Mr. Witty said that prior to the attack, UnitedHealth was in the process of upgrading Change Healthcare's older technology "to the standards of UnitedHealth Group."

UnitedHealth believes that the hacking group ALPHV, known as BlackCat, entered the Change Healthcare portal, which was not protected by multifactor authentication, around nine days before they were aware of any cyberattack activity and exfiltrated data. On February 21, the hackers deployed ransomware.

"I want to assure the American public, we will not rest, I will not rest, until we fix this," Mr. Witty said during the hearing. "To contain infection, we immediately severed connectivity and secured the perimeter of the attack to prevent malware from spreading. It worked. There is no evidence of spread beyond Change Healthcare."

While Mr. Witty confirmed that the UnitedHealth policy is to have multifactor authentication for externally facing systems and that as of May 1, all of the external facing systems have multifactor authentication enabled, Oregon Sen. Ron Wyden pointed out that on Mr. Witty's watch, a cybersecurity failure still occurred.

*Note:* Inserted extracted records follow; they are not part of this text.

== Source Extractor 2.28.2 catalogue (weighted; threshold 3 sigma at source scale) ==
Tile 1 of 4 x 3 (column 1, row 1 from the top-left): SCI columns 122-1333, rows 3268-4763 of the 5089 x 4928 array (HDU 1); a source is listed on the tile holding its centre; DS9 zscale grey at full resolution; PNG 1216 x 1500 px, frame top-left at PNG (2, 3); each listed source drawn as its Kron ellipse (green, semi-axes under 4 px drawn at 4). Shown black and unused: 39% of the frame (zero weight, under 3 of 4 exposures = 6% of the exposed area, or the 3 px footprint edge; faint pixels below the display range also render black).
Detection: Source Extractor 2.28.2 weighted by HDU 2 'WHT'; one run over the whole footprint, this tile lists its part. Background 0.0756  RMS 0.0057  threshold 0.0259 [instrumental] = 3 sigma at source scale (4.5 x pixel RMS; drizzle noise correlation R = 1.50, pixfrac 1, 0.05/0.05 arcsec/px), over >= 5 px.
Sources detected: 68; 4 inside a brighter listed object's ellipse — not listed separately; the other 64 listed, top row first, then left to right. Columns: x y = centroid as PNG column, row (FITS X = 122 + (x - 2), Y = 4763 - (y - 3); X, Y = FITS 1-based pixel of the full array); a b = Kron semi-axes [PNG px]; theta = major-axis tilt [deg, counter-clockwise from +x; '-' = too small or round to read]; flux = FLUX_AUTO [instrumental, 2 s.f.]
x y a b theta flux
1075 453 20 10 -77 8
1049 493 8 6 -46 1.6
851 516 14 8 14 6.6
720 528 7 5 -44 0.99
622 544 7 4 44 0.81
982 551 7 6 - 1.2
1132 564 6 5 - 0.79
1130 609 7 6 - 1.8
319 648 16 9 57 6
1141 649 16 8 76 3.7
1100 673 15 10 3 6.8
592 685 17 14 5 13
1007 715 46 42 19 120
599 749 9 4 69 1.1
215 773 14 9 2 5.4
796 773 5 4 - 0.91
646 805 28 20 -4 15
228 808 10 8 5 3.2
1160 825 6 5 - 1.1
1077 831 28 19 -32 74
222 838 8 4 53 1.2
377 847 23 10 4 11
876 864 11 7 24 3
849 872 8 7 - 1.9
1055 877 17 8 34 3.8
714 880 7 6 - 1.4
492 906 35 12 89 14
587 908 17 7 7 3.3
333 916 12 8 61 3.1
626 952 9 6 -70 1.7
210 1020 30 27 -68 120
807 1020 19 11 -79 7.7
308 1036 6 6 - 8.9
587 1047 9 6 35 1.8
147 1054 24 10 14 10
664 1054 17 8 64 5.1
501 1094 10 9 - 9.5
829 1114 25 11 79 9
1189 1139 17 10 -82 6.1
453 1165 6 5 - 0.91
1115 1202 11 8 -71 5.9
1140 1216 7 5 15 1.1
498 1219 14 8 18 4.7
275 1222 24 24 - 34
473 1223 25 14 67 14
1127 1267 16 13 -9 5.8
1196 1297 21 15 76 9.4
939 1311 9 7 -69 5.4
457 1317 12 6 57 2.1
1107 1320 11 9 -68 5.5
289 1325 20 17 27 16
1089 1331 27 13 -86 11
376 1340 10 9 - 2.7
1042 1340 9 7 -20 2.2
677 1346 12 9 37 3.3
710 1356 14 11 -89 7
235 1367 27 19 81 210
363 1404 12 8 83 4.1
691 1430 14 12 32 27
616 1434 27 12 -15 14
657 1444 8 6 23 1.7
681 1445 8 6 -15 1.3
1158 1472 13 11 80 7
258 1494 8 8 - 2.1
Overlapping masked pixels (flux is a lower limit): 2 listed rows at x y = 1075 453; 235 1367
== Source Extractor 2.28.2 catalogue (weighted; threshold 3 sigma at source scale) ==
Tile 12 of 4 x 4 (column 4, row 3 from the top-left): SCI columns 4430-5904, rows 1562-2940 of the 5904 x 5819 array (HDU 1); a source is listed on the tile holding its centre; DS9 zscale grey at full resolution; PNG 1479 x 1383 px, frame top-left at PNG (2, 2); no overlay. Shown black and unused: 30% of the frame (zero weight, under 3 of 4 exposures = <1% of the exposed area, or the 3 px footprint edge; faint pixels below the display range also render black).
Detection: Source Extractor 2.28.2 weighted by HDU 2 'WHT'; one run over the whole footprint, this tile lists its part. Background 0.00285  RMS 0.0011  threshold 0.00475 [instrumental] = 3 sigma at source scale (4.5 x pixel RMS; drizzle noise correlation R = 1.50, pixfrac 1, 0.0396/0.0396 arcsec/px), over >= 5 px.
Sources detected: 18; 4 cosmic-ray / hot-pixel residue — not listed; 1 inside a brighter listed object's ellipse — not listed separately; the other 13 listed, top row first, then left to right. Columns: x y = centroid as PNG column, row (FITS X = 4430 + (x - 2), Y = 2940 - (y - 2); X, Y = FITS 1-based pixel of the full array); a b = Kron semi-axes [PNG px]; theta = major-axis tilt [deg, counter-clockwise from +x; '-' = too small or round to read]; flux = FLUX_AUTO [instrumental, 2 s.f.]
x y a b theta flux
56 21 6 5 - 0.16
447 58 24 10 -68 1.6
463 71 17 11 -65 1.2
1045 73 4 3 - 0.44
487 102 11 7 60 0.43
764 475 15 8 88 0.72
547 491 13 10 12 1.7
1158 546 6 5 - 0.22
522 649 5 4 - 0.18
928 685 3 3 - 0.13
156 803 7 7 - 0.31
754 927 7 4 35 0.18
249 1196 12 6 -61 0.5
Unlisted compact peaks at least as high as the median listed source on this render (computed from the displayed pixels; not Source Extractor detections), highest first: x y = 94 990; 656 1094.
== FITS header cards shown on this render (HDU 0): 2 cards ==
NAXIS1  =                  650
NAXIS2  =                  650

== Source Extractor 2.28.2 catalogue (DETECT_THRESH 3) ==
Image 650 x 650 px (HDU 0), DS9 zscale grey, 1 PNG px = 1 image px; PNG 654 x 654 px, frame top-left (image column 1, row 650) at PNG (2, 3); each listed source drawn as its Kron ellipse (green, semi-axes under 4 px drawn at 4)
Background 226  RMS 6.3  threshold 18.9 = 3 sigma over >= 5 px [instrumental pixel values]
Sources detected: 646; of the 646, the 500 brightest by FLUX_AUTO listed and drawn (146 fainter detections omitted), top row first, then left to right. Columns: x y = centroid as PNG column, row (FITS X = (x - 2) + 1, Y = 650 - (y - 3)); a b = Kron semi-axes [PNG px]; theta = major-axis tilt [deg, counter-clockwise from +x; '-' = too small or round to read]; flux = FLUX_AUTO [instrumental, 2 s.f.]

"I don't believe there are any excuses for that," Mr. Wyden said. "It shouldn't have taken the worst cyberattack ever in the healthcare sector for an agreement to do this bare minimum."

Mr. Witty was also asked about how the company is assisting providers while reimbursements are delayed. He noted that UnitedHealth has provided more than $6 billion in financial support to providers since the attacks. The providers do not have to repay the interest free loans until 45 days after they have confirmed that their operations are back to normal. 

Louisiana Sen. Bill Cassidy, MD, also addressed the size of UnitedHealth during the hearing and suggested that the company was too big to fail, and if it did, the implications could be huge.

"Despite our size, we own no hospitals in America, we do not own any drug manufacturers," Mr. Witty said. "We employ less than 10,000 physicians. Hospitals across America employ 400,000 physicians. We contract and affiliate with a further 80,000 physicians who voluntarily choose to work alongside our Optum colleagues."

Issuing breach notifications on behalf of providers affected by the cyberattack is another top priority for UnitedHealth. Mr. Witty said the company is working with regulators to get those concrete details to providers in writing, which could still take several weeks. 

Mr. Witty also declined to comment on questions from Sen. Elizabeth Warren regarding a Justice Department investigation into the company's billing practices. 

Mr. Witty was further grilled for another two hours in the afternoon in a House subcommittee hearing. 

At that hearing, Virginia Rep. Morgan Griffith homed in on an April 22 statement from UnitedHealth that said the data stolen by hackers likely covers a "substantial proportion of people in America."

Mr. Griffith asked Mr. Witty how many people that "substantial proportion" entailed. 

Mr. Witty said because they haven't completed the investigation, "I'm hesitant to be overly precise on that and be wrong in the future. I wouldn't like to mislead anybody in that regard." Mr. Griffith further pressed, asking, "At least give me some kind of range." 

"I think maybe a third or somewhere around there," Mr. Witty said.  

Mr. Witty also confirmed during the hearing that the ransom paid to hackers was $22 million in Bitcoin. He said in his written testimony it was his decision to pay the ransom.